By Purvi Agarwal and Twesha Dikshit
March 31 (Reuters) - Wall Street's main indexes were poised to open higher on Tuesday, as markets welcomed a report signaling potential de-escalation in the Middle East conflict that has set the S&P 500 and the Dow on track for their biggest monthly decline in years.
The Wall Street Journal reported on Monday U.S. President Donald Trump told aides he was willing to end the military campaign against Iran even if the Strait of Hormuz remained largely closed.
The report soothed some investor nerves after a month-long conflict that has battered global markets and left the S&P 500 and the Dow on track for their largest monthly falls since September 2022. The benchmark S&P 500 was also headed for its worst quarter since 2022.
Oil prices were volatile on Tuesday, but were headed for a record monthly gain. The S&P 500 energy index .SPNY has gained more than 11% so far in March, the only sector set to end the month in positive territory. It would also be the sector's biggest quarterly gain on record.
"The move in markets is reflecting what traders want to see, what they hear. They would like to hear that resolution to this is quick and easily contained within one parsimonious sentence," said Mark Malek, CIO at Siebert Financial.

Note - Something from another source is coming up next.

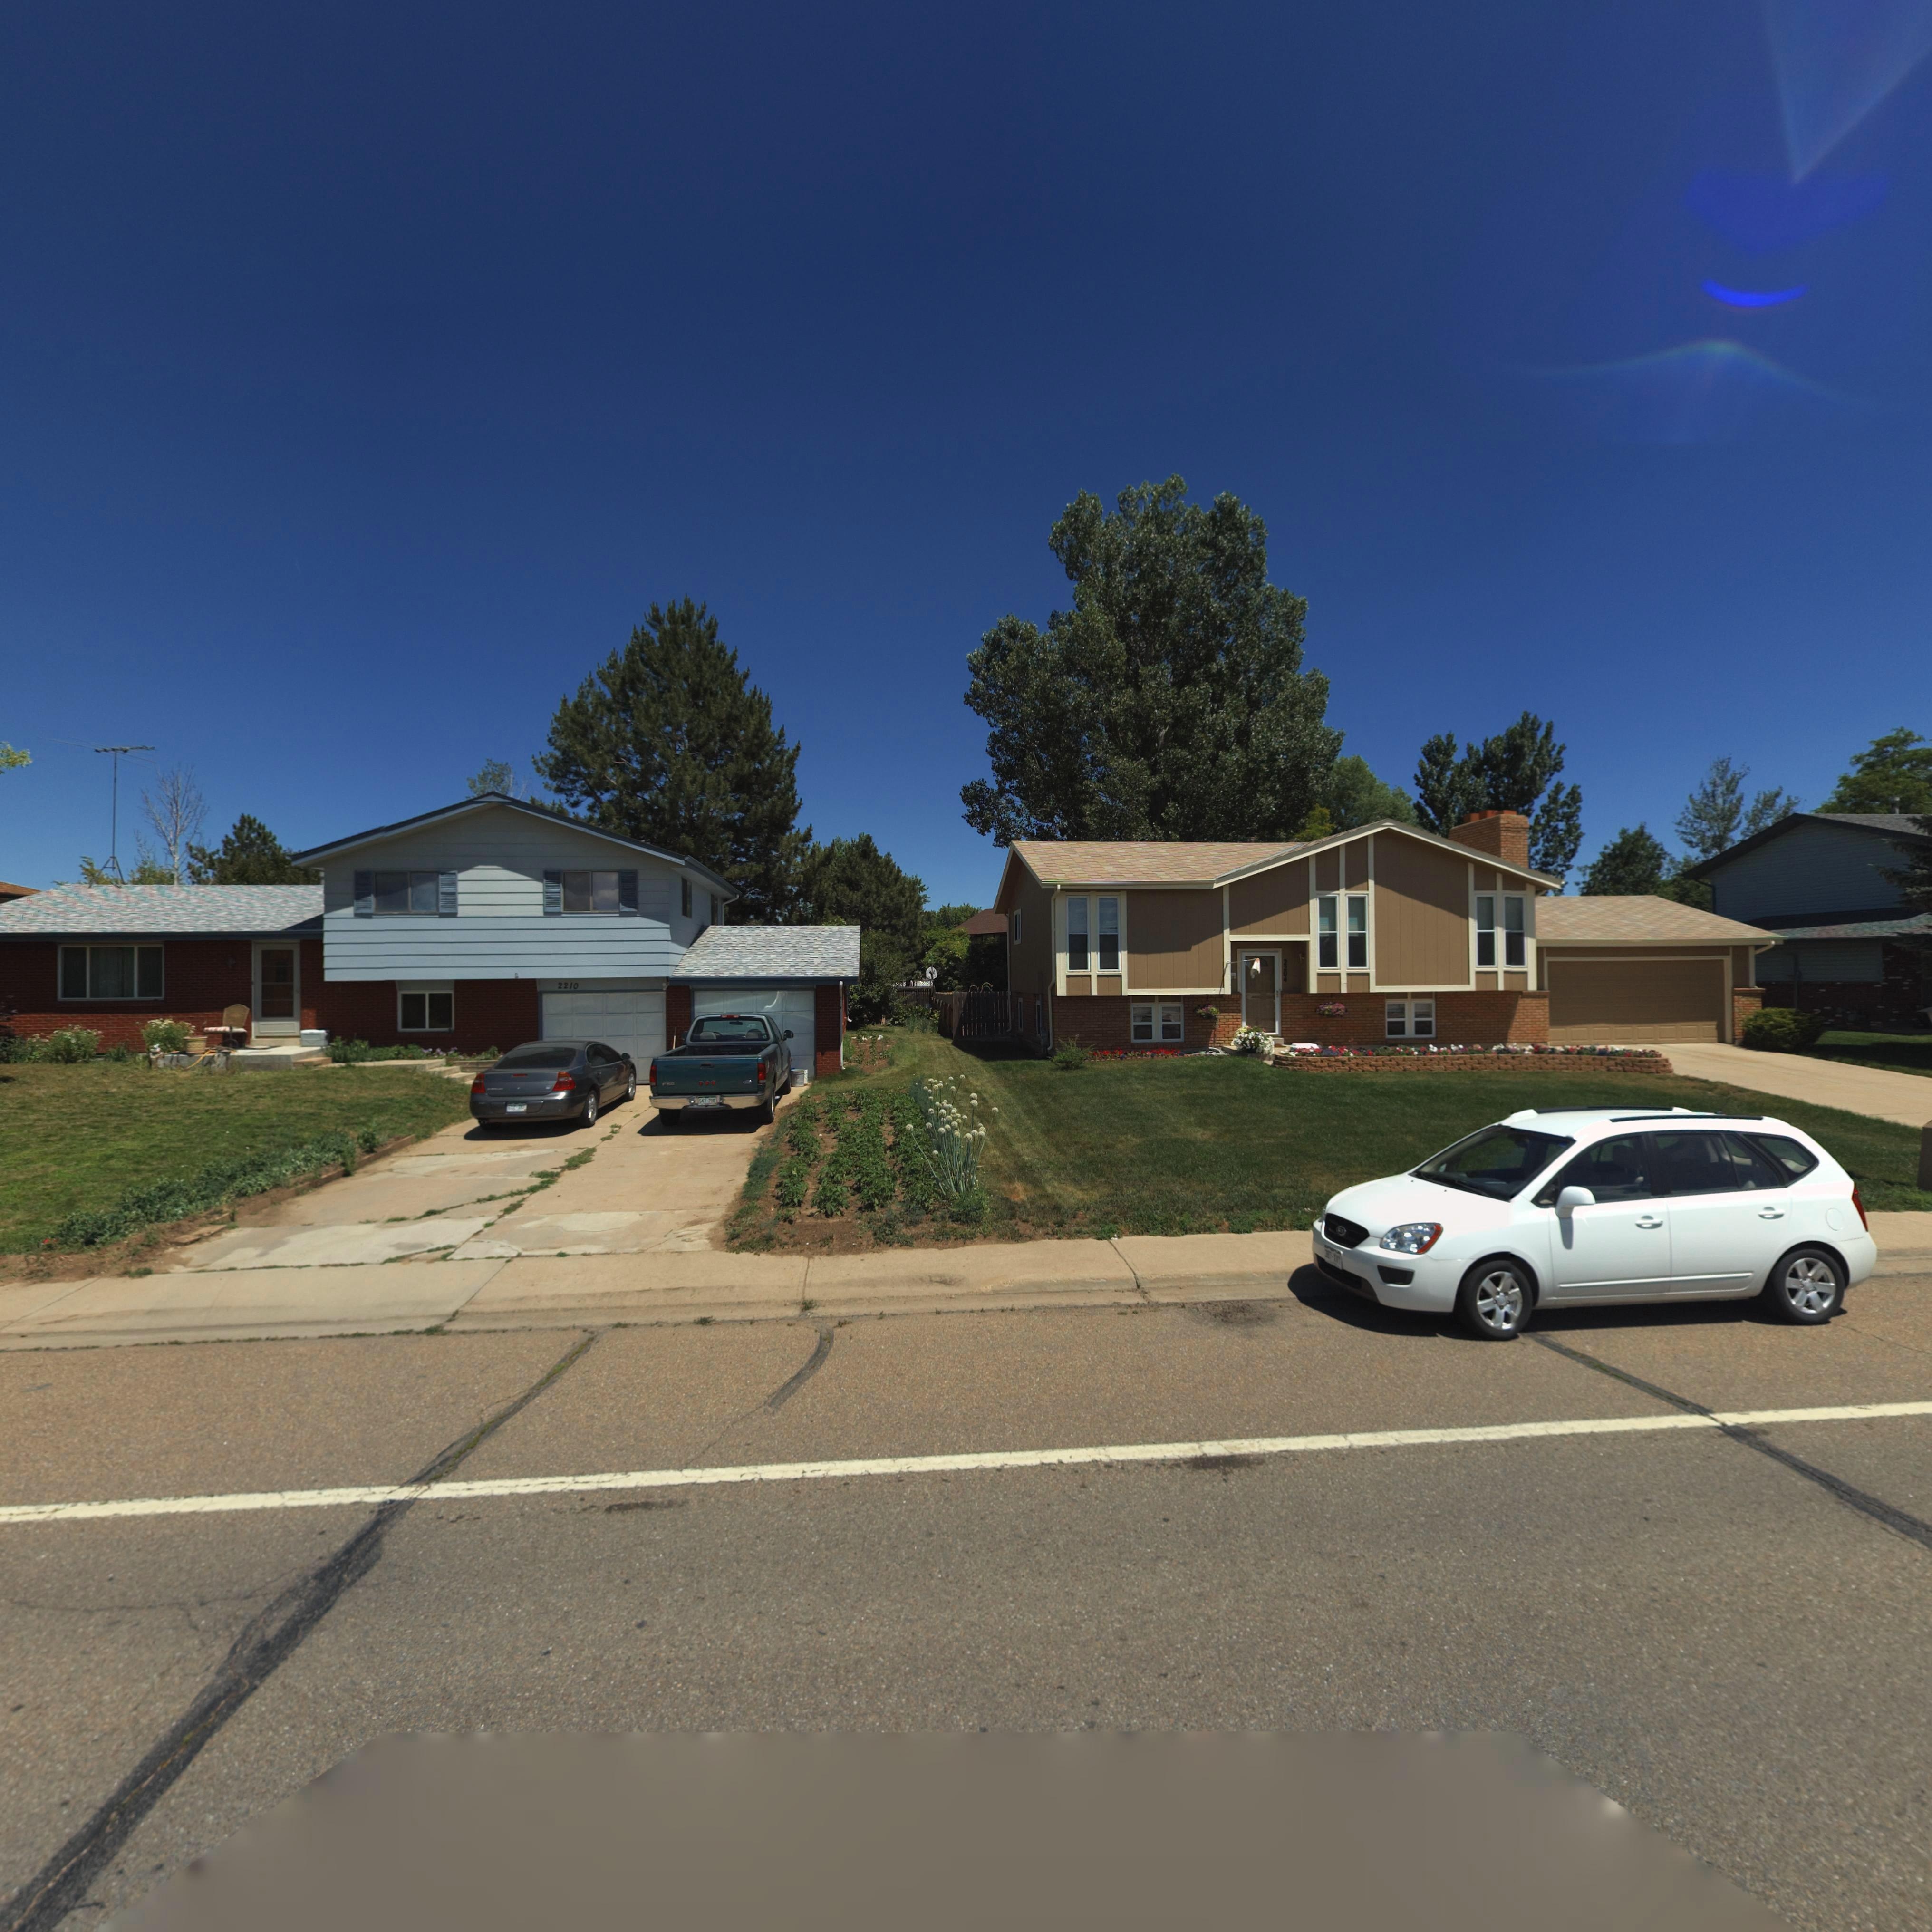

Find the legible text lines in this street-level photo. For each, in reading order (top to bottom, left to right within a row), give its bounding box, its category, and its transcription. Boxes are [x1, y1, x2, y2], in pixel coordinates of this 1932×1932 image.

[1283, 959, 1287, 982] StreetNumber: 2204
[558, 982, 579, 989] StreetNumber: 2210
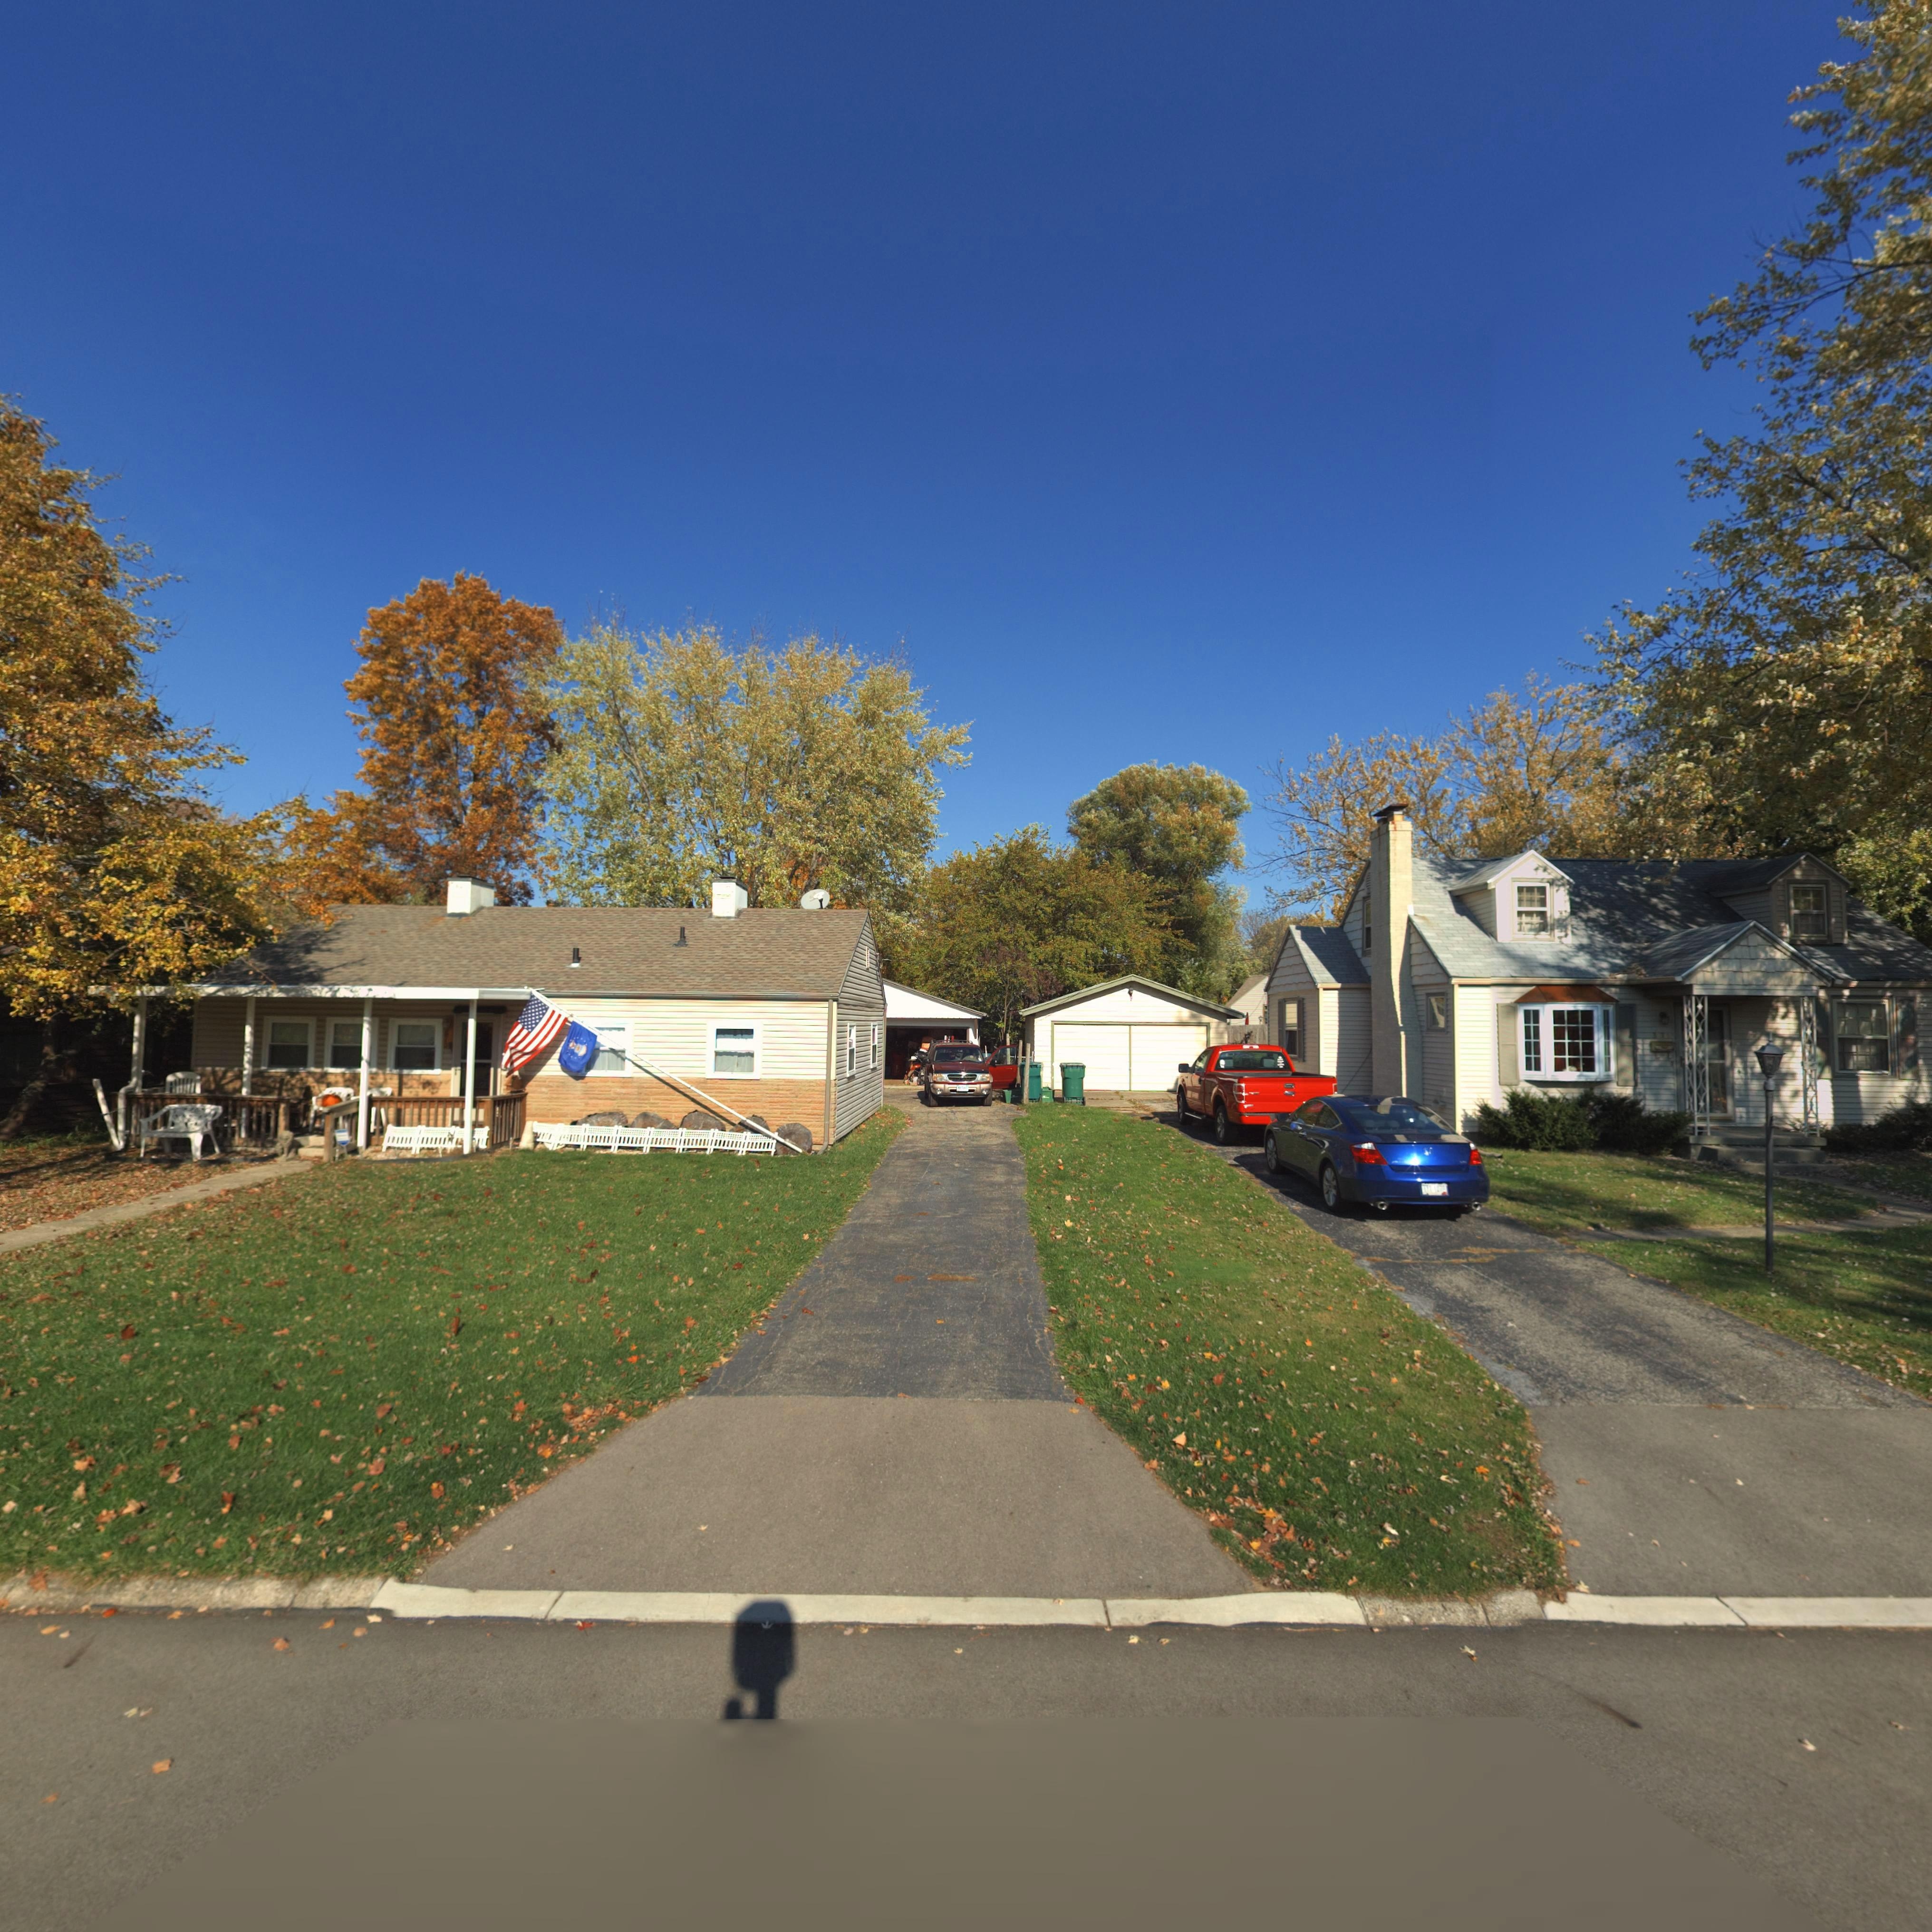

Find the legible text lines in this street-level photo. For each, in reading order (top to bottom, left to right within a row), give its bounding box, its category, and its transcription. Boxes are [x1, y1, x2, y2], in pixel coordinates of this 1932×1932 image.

Malek said oil prices were still high because the Strait of Hormuz was closed and that would ultimately "cause damage" to the economy.
Last week, the Dow and the Nasdaq ended 10% below their record high closes, confirming a correction. The small-cap Russell 2000 .RUT confirmed it earlier this month.
At 08:50 a.m. ET, Dow E-minis YMcv1 were up 529 points, or 1.16%, S&P 500 E-minis EScv1 were up 73.5 points, or 1.15%, and Nasdaq 100 E-minis NQcv1 were up 261.75 points, or 1.13%.
Investors will also watch out for the job openings and labor turnover survey (JOLTS) data for February, the first of the labor market reports due in the holiday-shortened week.
Comments from Fed policymakers, including Austan Goolsbee and Michelle Bowman, will also be parsed for any clues on the Federal Reserve's monetary policy path after Chair Jerome Powell said on Monday the Fed can wait to assess the impact from the war.
The oil spike stemming from the Iran conflict has revived inflation worries, prompting money market participants to price out any easing from the Fed this year, compared with two cuts expected before the war broke out, per CME Group's FedWatch Tool.
Among premarket movers, shares of Marvell Technology MRVL.O jumped 8.4% after Nvidia invested $2 billion in the chipmaker.
McCormick MKC.N shares fell 1.6%. Unilever ULVR.L agreed to separate its food unit and merge it with McCormick in a cash-and-stock deal valuing the spice maker at about $44.8 billion.
Constellation Energy CEG.O dipped 5% after forecasting 2026 profit below Wall Street expectations.
U.S.-listed shares of Centessa Pharmaceuticals 260y.F, CNTA.O surged 45.7% after Eli Lilly LLY.N said it would buy the company in a deal valued at up to $7.8 billion.